Problem> Line count for "squares": say how many lines of the data contain it, with no other text.

(Source texts of formatted documents)
....
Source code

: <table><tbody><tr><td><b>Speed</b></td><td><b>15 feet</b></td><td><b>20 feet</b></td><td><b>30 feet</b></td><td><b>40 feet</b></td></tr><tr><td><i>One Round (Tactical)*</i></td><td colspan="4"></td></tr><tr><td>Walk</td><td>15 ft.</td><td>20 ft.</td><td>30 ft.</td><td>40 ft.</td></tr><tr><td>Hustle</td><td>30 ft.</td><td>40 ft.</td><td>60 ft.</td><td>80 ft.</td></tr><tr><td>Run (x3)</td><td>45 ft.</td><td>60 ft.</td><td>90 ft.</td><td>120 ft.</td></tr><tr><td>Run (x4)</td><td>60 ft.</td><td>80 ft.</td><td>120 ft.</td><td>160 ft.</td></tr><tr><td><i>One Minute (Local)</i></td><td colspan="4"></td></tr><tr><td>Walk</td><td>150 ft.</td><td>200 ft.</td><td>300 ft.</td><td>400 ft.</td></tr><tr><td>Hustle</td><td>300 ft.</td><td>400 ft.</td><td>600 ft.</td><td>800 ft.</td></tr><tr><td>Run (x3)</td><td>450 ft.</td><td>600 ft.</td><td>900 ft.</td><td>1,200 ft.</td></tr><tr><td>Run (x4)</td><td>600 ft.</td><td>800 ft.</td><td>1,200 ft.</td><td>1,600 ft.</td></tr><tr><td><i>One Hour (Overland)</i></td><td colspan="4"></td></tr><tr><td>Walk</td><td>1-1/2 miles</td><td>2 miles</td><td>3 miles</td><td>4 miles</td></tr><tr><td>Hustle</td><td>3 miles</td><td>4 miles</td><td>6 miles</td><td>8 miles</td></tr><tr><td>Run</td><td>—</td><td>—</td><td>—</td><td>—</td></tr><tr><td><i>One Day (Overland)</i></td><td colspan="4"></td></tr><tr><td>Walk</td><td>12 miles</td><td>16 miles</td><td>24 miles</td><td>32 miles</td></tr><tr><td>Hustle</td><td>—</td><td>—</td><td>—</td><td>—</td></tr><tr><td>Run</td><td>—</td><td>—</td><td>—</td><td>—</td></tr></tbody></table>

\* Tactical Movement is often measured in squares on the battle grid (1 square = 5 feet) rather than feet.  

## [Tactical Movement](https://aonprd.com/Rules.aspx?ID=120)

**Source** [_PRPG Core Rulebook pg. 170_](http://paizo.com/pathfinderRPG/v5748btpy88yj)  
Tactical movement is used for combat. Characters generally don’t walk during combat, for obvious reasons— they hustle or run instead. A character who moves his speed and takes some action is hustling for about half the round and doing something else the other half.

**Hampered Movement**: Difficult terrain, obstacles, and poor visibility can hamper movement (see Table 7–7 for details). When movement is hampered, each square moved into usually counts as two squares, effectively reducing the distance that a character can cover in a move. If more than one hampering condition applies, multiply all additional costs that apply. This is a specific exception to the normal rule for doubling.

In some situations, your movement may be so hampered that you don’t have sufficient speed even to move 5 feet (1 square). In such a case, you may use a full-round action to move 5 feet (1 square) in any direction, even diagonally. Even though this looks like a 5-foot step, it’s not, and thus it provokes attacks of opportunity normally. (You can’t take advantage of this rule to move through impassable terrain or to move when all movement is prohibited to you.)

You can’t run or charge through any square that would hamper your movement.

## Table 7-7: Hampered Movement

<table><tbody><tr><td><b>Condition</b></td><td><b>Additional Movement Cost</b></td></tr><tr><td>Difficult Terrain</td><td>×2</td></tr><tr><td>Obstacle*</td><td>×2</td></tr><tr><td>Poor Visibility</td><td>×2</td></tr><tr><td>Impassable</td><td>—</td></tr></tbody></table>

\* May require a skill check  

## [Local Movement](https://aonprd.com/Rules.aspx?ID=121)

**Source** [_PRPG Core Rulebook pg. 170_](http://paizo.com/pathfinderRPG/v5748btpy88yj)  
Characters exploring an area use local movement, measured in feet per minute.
....
Solution to this problem> 2